On November 19, 2010, Northern District Judge Claudia Wilken declined to follow the 8th Circuit’s recent decision in Avritt v. Reliastar Life Ins. Co., 615 F.3d 1023 (8th Cir. 2010) as a basis for decertification of a UCL deceptive advertising class.  See Greenwood v. Compucredit Corp., 2010 U.S. Dist. LEXIS 127719 (N.D. Cal. Nov. 19, 2010).  As explained by the Court, Avrit “disapproved of Tobacco II’s holding that absent class members were excused from establishing individual reliance on misrepresentations alleged in UCL claims.”  See id., at 7.  In no uncertain terms, the Court concluded that “[t]he decision in Avritt does not bind this Court, and it is unpersuasive.”  See id. As reasoned by the Court, Arvitt’s conclusion regarding absent class member standing was contrary to Ninth Circuit authority [see id.], and ultimately, the issue of absent class member reliance “is a question of the meaning of a California state law, on which the California Supreme Court's decision in Tobacco II is determinative.”  See id., at 15.

Discussion of the Court's certification order in Greenwood is contained in a previous post contained here.

Monday, December 6, 2010

U.S. Supreme Court To Review Propriety of Rule 23(b)(2) Certification of Claims Involving Monetary Relief in Dukes. v. Wal-Mart

On December 6, 2010, the U.S. Supreme Court granted Wal-Mart’s petition for a writ of certiorari in Dukes. v. Wal-Mart.   The petition challenges the Ninth Circuit's ruling earlier this year upholding grant of certification of the largest gender discrimination class action in U.S. history. As stated on the Supreme Court's website (here), the issue presented is limited to the following:
Petition GRANTED limited to Question I presented by the petition.
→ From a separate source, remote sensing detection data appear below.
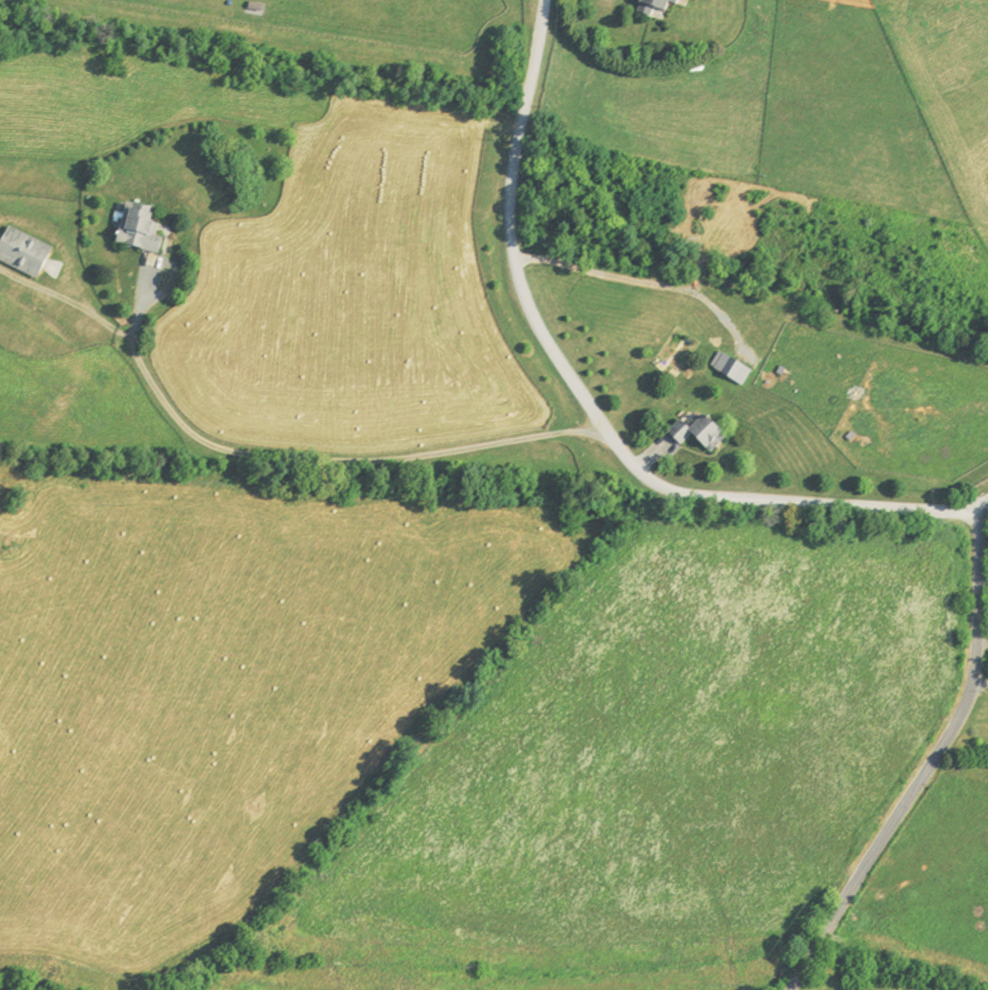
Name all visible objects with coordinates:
building: (648, 8)
building: (134, 232)
building: (20, 255)
road: (140, 305)
road: (586, 412)
building: (694, 436)
road: (295, 456)
road: (927, 764)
In addition to Question I, the parties are directed to brief and argue the following question: "Whether the class certification ordered under Rule 23(b)(2) was consistent with Rule 23(a)."
Question I, as stated in the Petition (here), is as follows:
I. Whether claims for monetary relief can be certified under Federal Rule of Civil Procedure 23(b)(2)—which by its terms is limited to injunctive or corresponding declaratory relief—and, if so, under what circumstances.
A detailed discussion of the Ninth's Circuit's class certification analysis was dicussed previously here (Rule 23(a) analysis), and here (Rule 23 (b)(2)).